Memories are durable notes that Dexter saves about your factory, your preferences, and prior work so that future conversations have context. Over time this creates a structured record of the operational knowledge that traditionally lives only in your most experienced team members’ heads: process rules, naming conventions, data quirks, KPI targets, shift patterns, and decision logic.
How Memories Work
Dexter builds two layers of memory:
- Workspace memories — per-factory, writable by Dexter. These accumulate what Dexter learns about your specific operation: your process rules, terminology, corrections you’ve given, conversion factors, team roles, how your data exports are structured. Each memory is organized by type (user context, operational knowledge, directives, reference definitions) and carries a date stamp so Dexter can keep entries current.
- Organization memories — read-only, shared across everyone in your organization. Curated by tenant administrators, these carry knowledge that applies organization-wide rather than to one factory.
What Gets Saved
Dexter writes memories automatically when you give it corrections, rules, or operational context — it doesn’t wait for you to say “remember this.” You can also tell Dexter explicitly to remember something: “Remember this for all future conversations: Code 7 means scrap.”
Dexter curates its memories actively — updating existing entries rather than creating duplicates, pruning outdated information, and resolving contradictions by asking you before overwriting.
Viewing and Managing Memories
- Open the Memories section in the left sidebar to see everything Dexter remembers about your factory.
- Ask Dexter what it knows: “What do you know about our weekend operations?”

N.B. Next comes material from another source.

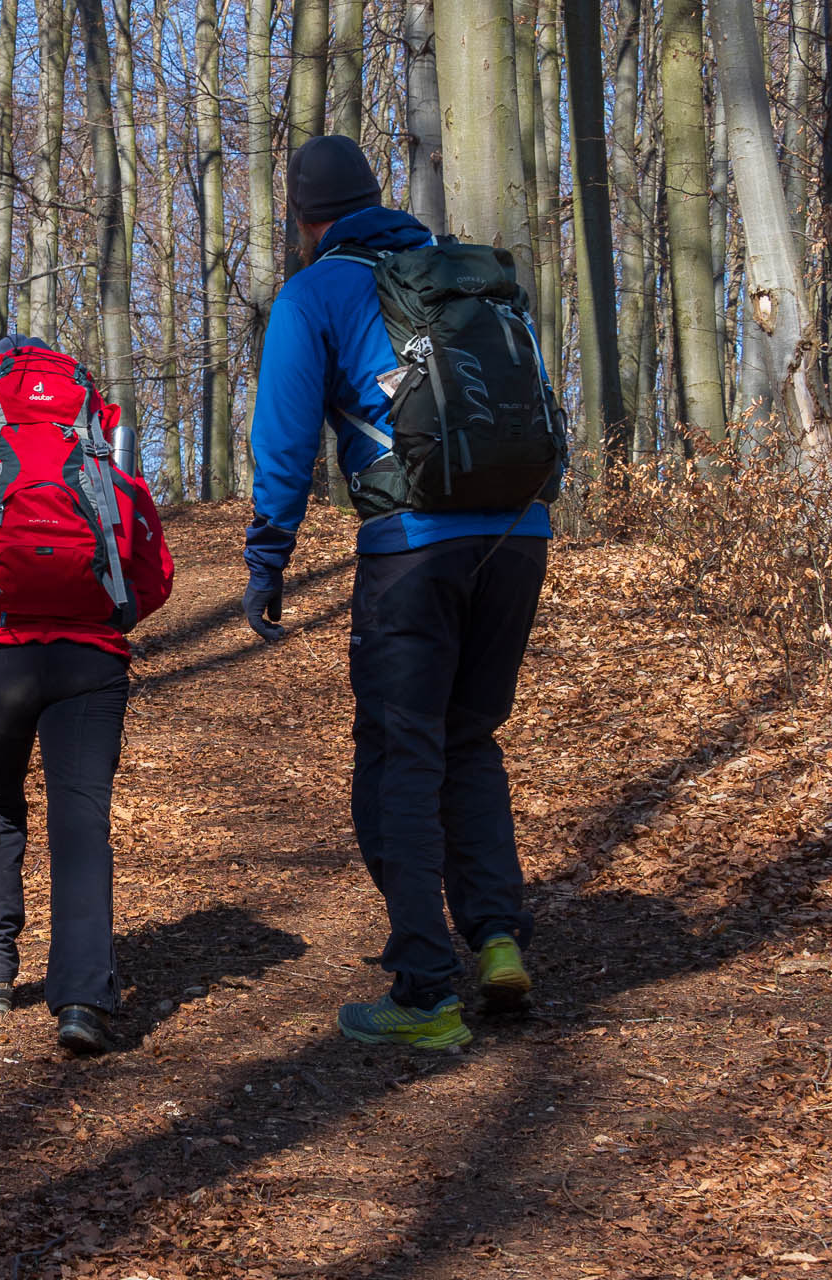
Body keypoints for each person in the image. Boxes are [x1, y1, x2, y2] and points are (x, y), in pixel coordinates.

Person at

- Ask Dexter to forget a specific entry: “Forget what you know about the old shift schedule.”
- Import memories — use the Import memories from .prdxm button to load a knowledge file (useful when setting up a new factory or sharing operational context between teams).
- Export memories — export your factory’s knowledge base as a
.prdxm file to share with teammates or transfer to another factory. See Export & Import: .prdx vs .prdxm for details.
Dexter reads its memory index at the start of every conversation to orient itself, so knowledge taught in one conversation carries forward into all future conversations.
You don’t have to explicitly say “remember this” — Dexter saves memories automatically when you provide corrections, rules, or operational context. But you can always be explicit if you want to make sure something sticks.